Some kids are “given” to the children’s home as an “option” for free education, food and care. So the kids have families, but that family has very little influence on the child. The kid might go home for school breaks but most of the days the kid is on his or her own with no parent, mentor or adult to love them and guide them through life.

Some children have parents who actually died. Maybe one, maybe both. Ideally, they should stay with other family members. Unfortunately, often the surviving parent finds they can’t manage. And if both parents die, the aunts or uncles don’t necessarily welcome that extra responsibility and expense. Since children’s homes are present, sadly, often people think “Oh, I’ll just take her/him to the children’s home.” That system and behavior is so detrimental to the child, having life long effects. I’m not going to go into that now. I’m supposed to be talking about tutoring!!

My Tools

Lids!! Old, colorful, plastic lids have been the funnest, coolest and cheapest toys for learning colors.

I have flash cards for ABCs and counting and I have some plastic ABCs and Numbers also. They practice organizing or matching the cards and practice writing out the ABCs too.

I try to mix it up a bit, like writing out the ABCs using a green crayon and keep asking them what color they’ve been using. And it’s been easy to mix the colors and counting with the lids.

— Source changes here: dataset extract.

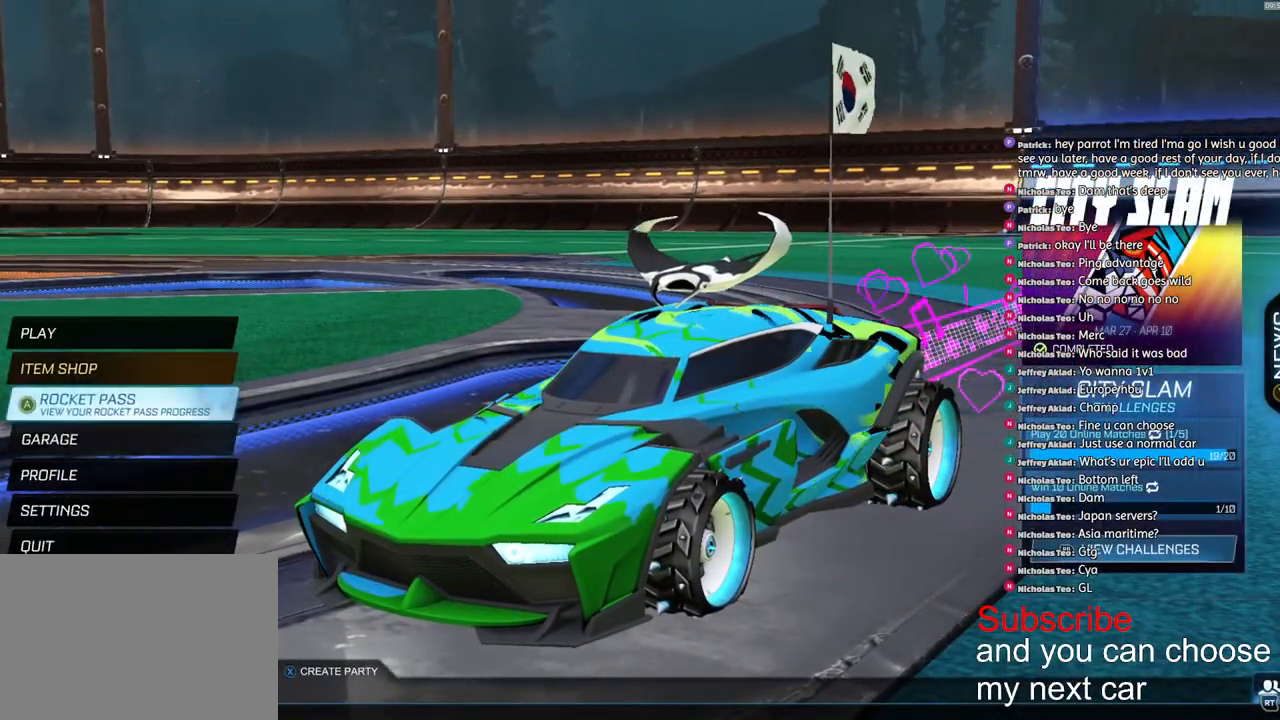
{"buttons": [], "left_stick": "center", "right_stick": "center", "events": [[333, "CROSS", "down"], [367, "left_stick", "center"], [417, "CROSS", "up"]]}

The Results of the Tutoring

I’m SOOO happy when a kid who knew no colors, now knows 5 or more colors. I’m so happy to see the kids LOVING to learn! And LOVING to teach the other kids! It thrills me to see the kids being more confident with their ABC identification and writing. Many of the students I’m working with are learning and mastering these subjects. It’s not just happening in my sessions, but my sessions help them when they’re in class too. And even outside of school, the kids are helping each other with the learning the colors and counting and ABCs.

I can see these kids changing. Not just academically, but emotionally. They love not just the learning but the attention and praise and encouragement that they most of the time aren’t getting.

My intent is not to just teach these kids colors, numbers, ABCs, etc… but to show them the joy of learning and teaching. I hope this will all have an impact on their education as they grow older and when they have their own kids some day too.

What are your experiences with teaching little ones? Or with struggling students? Any suggestions?